## Given task 1
Edit the part of the Spark docs commit that opens with the words containing "While Spark can" and closes with "disks as HDFS.", putting "drives" in place of "disks".
## Given task 2
Answer these questions about the Spark docs commit:
(a) How many disks per node does it recommend?
(b) Which file holds the change that removes the `noatime` link?
(c) Who signed off on the commit?

## Page extract

▼▼▼

[MINOR][DOCS] Fix some broken links in docs

srowen · HyukjinKwon · commit 38fc8e2484aa · 2019-04-13T22:27:25.000+09:00
## What changes were proposed in this pull request? Fix some broken links in docs ## How was this patch tested? N/A Closes apache#24361 from srowen/BrokenLinks. Authored-by: Sean Owen <sean.owen@databricks.com> Signed-off-by: HyukjinKwon <gurwls223@apache.org>
diff --git a/docs/hardware-provisioning.md b/docs/hardware-provisioning.md
@@ -45,7 +45,7 @@ nodes than the storage system to avoid interference.
 While Spark can perform a lot of its computation in memory, it still uses local disks to store
 data that doesn't fit in RAM, as well as to preserve intermediate output between stages. We
 recommend having **4-8 disks** per node, configured _without_ RAID (just as separate mount points).
-In Linux, mount the disks with the [`noatime` option](http://www.centos.org/docs/5/html/Global_File_System/s2-manage-mountnoatime.html)
+In Linux, mount the disks with the `noatime` option
 to reduce unnecessary writes. In Spark, [configure](configuration.html) the `spark.local.dir`
 variable to be a comma-separated list of the local disks. If you are running HDFS, it's fine to
 use the same disks as HDFS.
diff --git a/docs/ml-advanced.md b/docs/ml-advanced.md
@@ -52,7 +52,7 @@ explicitly in Newton's method. As a result, L-BFGS often achieves faster converg
 other first-order optimizations.

▲▲▲

## Information supplied
▼▼▼

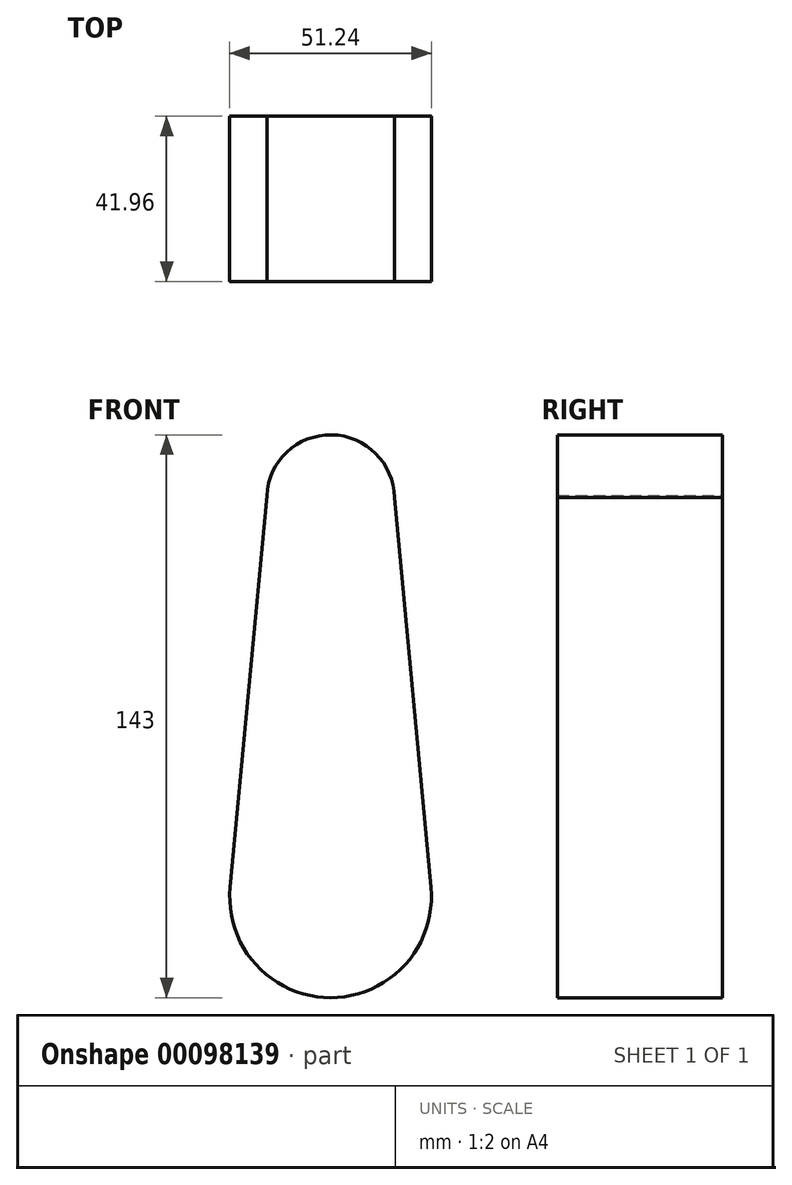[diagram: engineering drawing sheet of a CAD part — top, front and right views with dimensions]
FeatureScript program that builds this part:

▲▲▲

## Problem solution 1
While Spark can perform a lot of its computation in memory, it still uses local drives to store
 data that doesn't fit in RAM, as well as to preserve intermediate output between stages. We
 recommend having **4-8 drives** per node, configured _without_ RAID (just as separate mount points).
-In Linux, mount the drives with the [`noatime` option](http://www.centos.org/docs/5/html/Global_File_System/s2-manage-mountnoatime.html)
+In Linux, mount the drives with the `noatime` option
 to reduce unnecessary writes. In Spark, [configure](configuration.html) the `spark.local.dir`
 variable to be a comma-separated list of the local drives. If you are running HDFS, it's fine to
 use the same drives as HDFS.

## Problem solution 2
(a) 4-8 disks, configured without RAID.
(b) docs/hardware-provisioning.md
(c) HyukjinKwon